Пепко подошел ко мне и прошептал:
— Кажется, нам теперь лучше не ходить по Второму Парголову после вчерашнего концерта?
— Ступай в парк Третьим Парголовым… Нам теперь вход во Второе Парголово закрыт навсегда.
Этот вопрос Пепки поднял в моей памяти яркую картину нашего вчерашнего безобразия. Это было не теоретическое свинство, а настоящее, реальное. Да, теперь со Вторым Парголовым все кончено… Что подумала вчера о нас эта милая девушка в белом платье? Нет, это ужасно… Идет орава пьяных людей и горланит песни. Так могли сделать пьяные дворники, дачный мужик, чухонцы, возвращающиеся из города… И в числе этих забулдыг и трактирных завсегдатаев идет будущий русский писатель? О, он никогда не будет писателем… Слышите, девушка в белом платье: никогда! Меня охватило такое отчаяние, что я готов был расплакаться, как ребенок. Неужели это был я? Где же разум, характер, совесть, где самая простая порядочность? Достаточно было приехать пьяному купцу, книжнику, чтобы мы все напились, как сапожники. Обидно, возмутительно, несправедливо… И как должна нас презирать вот эта серая девушка Анна Петровна, вся такая чистенькая, светлая и как-то печально-серьезная. Она явилась живой совестью нашего безобразного поведения… Об Александре Васильевне я старался не думать: это было святотатством.
— Послушайте, а где моя красная бумага? — умоляюще спрашивал хриплым голосом проснувшийся Селезнев.
Он шарил около себя руками и приходил в отчаяние: деньги были потеряны во время ночной прогулки. Этот случай рассмешил Спирьку до слез.
— Ах, Порфирыч, жаль мне тебя… Вот тебе и несгораемый шкап!

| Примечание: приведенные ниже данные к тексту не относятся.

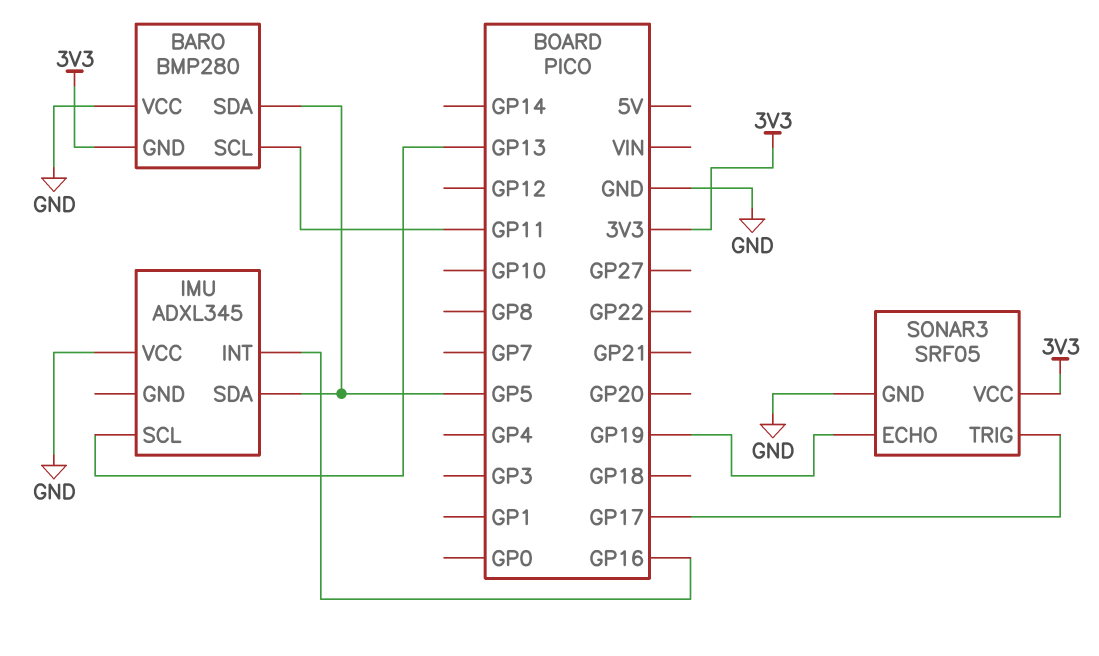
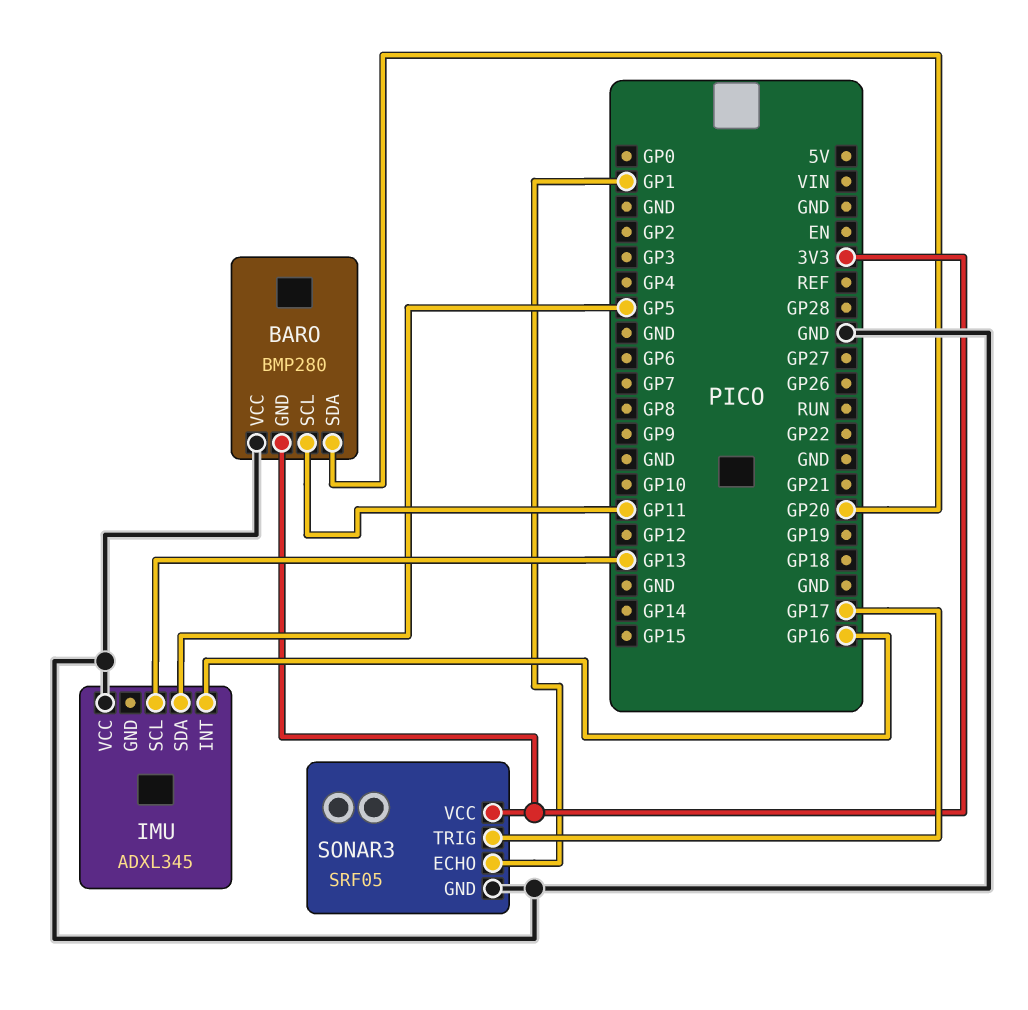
BARO pin SDA: GP5 -> GP20
SONAR3 pin ECHO: GP19 -> GP1

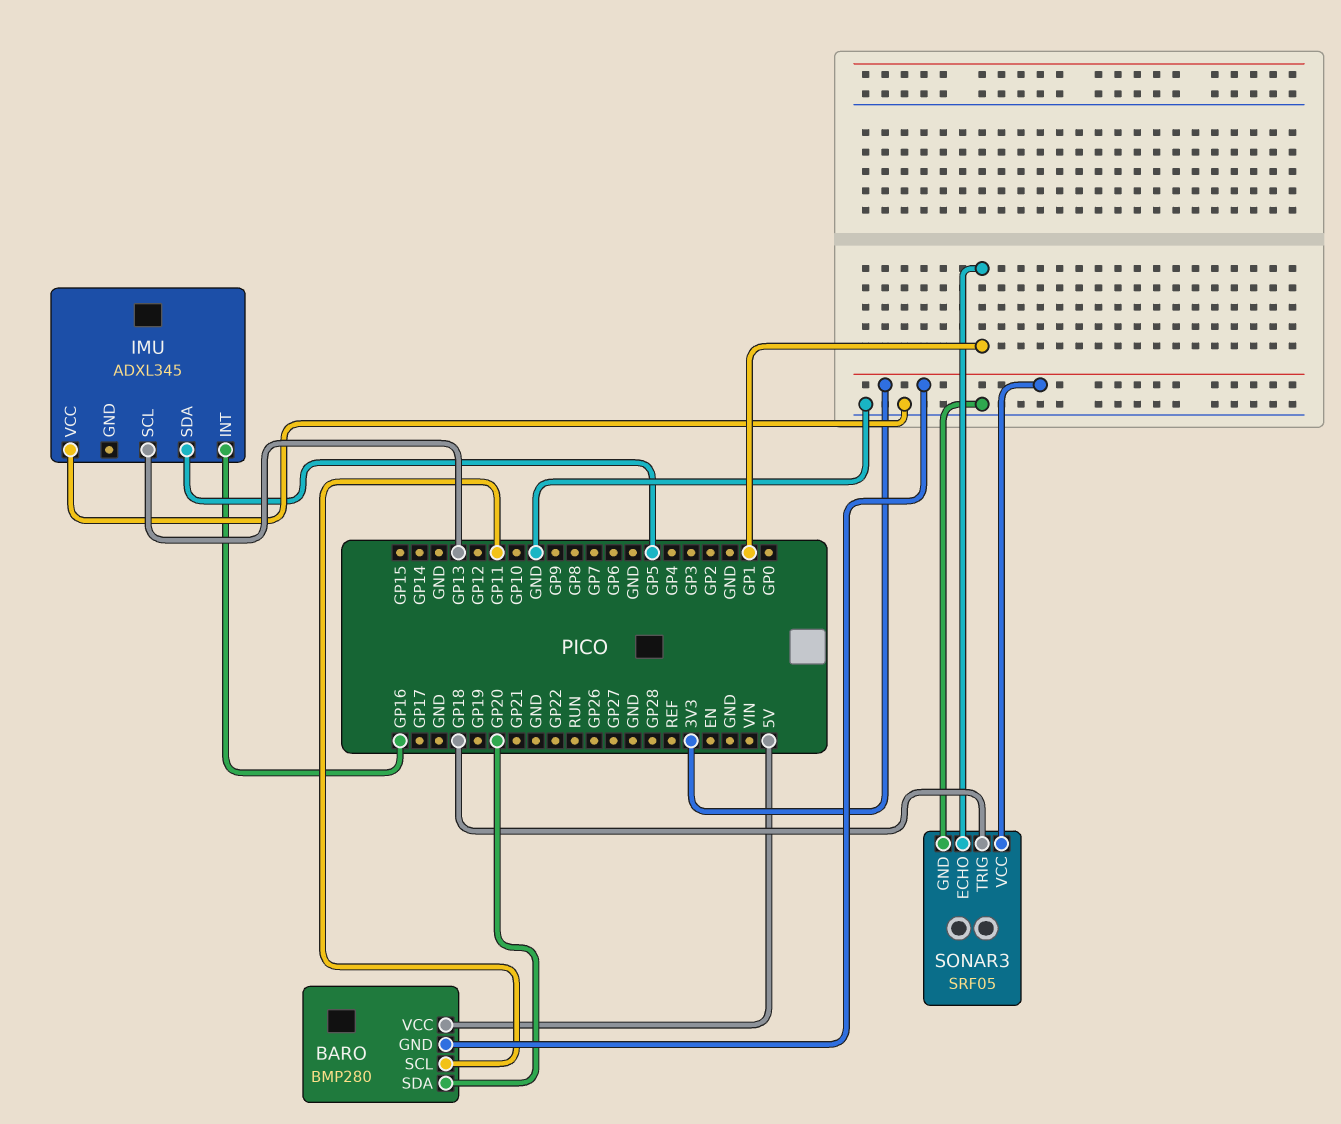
BARO pin VCC: GND -> 5V
SONAR3 pin TRIG: GP17 -> GP18

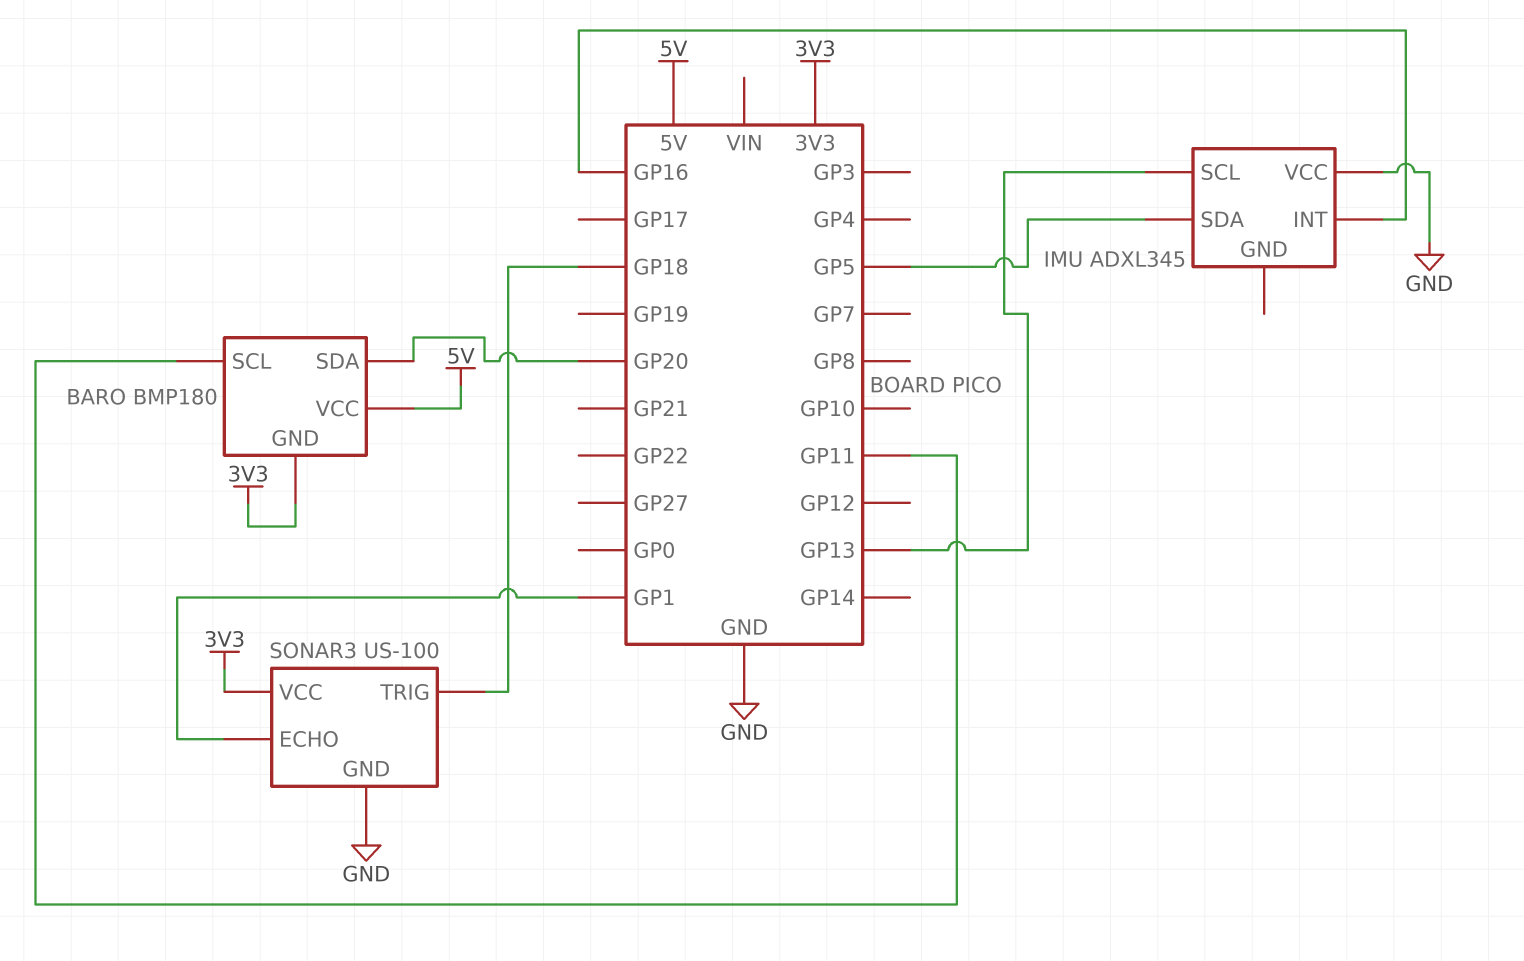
BARO: BMP280 -> BMP180
SONAR3: SRF05 -> US-100

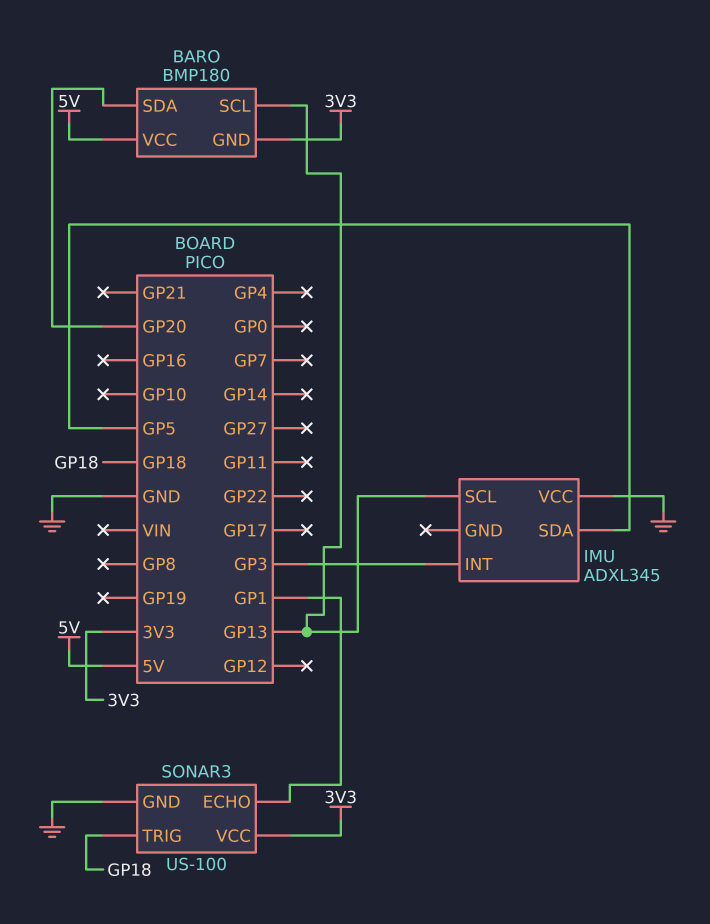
BARO pin SCL: GP11 -> GP13
IMU pin INT: GP16 -> GP3

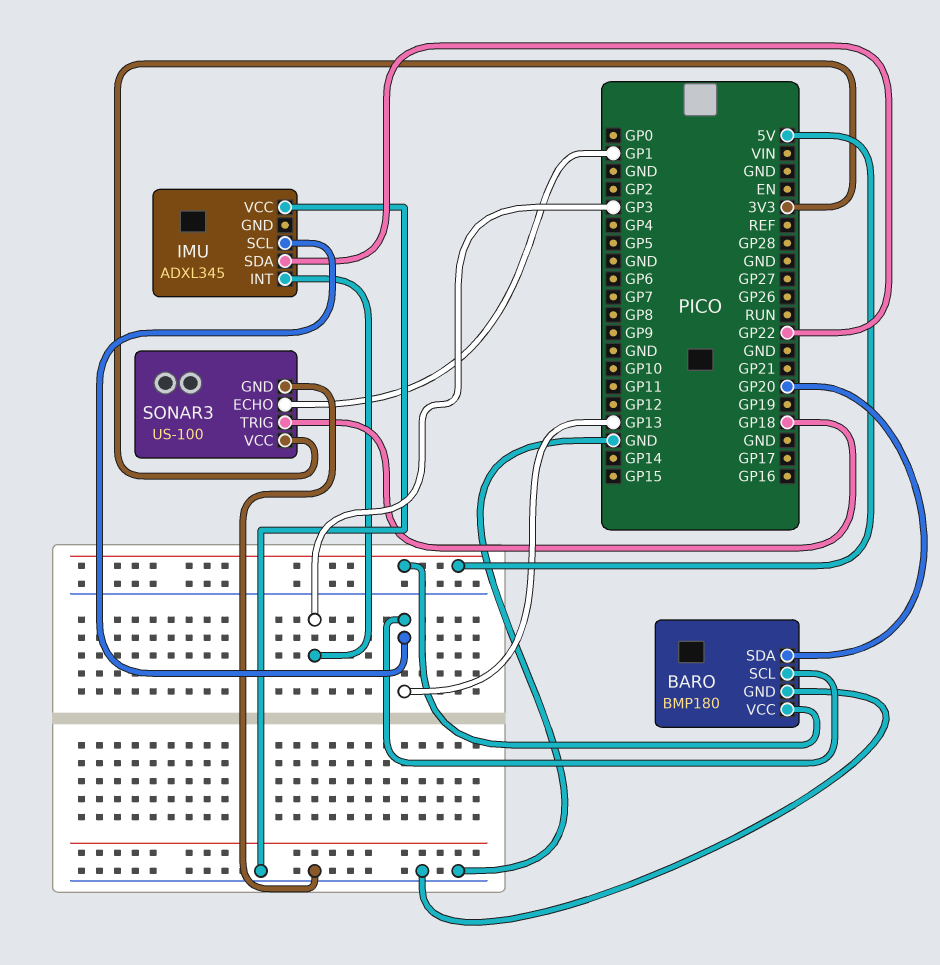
BARO pin GND: 3V3 -> GND
IMU pin SDA: GP5 -> GP22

Ошибку давал…
Старик вскочил, оделся и побежал в парк разыскивать потерянные деньги, а Спирька лежал и хохотал.
— Говорил вчера: отдай мне на сохранение… Ах, прокурат, прокурат!.. Ну, да деньги дело наживное: не радуйся — нашел, не тужи — потерял.
Через час вся компания сидела опять в садике «Розы», и опять стояла бутылка водки, окруженная разной трактирной снедью. Все опохмелялись с каким-то молчаливым ожесточением, хлопая рюмку за рюмкой. Исключение представлял только один я, потому что не мог даже видеть, как другие пьют. Особенно усердствовал вернувшийся с безуспешных поисков Порфир Порфирыч и сейчас же захмелел. Спирька продолжал над ним потешаться и придумывал разные сентенции.
— Может быть, бедный человек нашел твои десять целковых, ну, богу помолится за тебя… Все же одним грехом меньше.
— Не в этом дело… гм… последние были.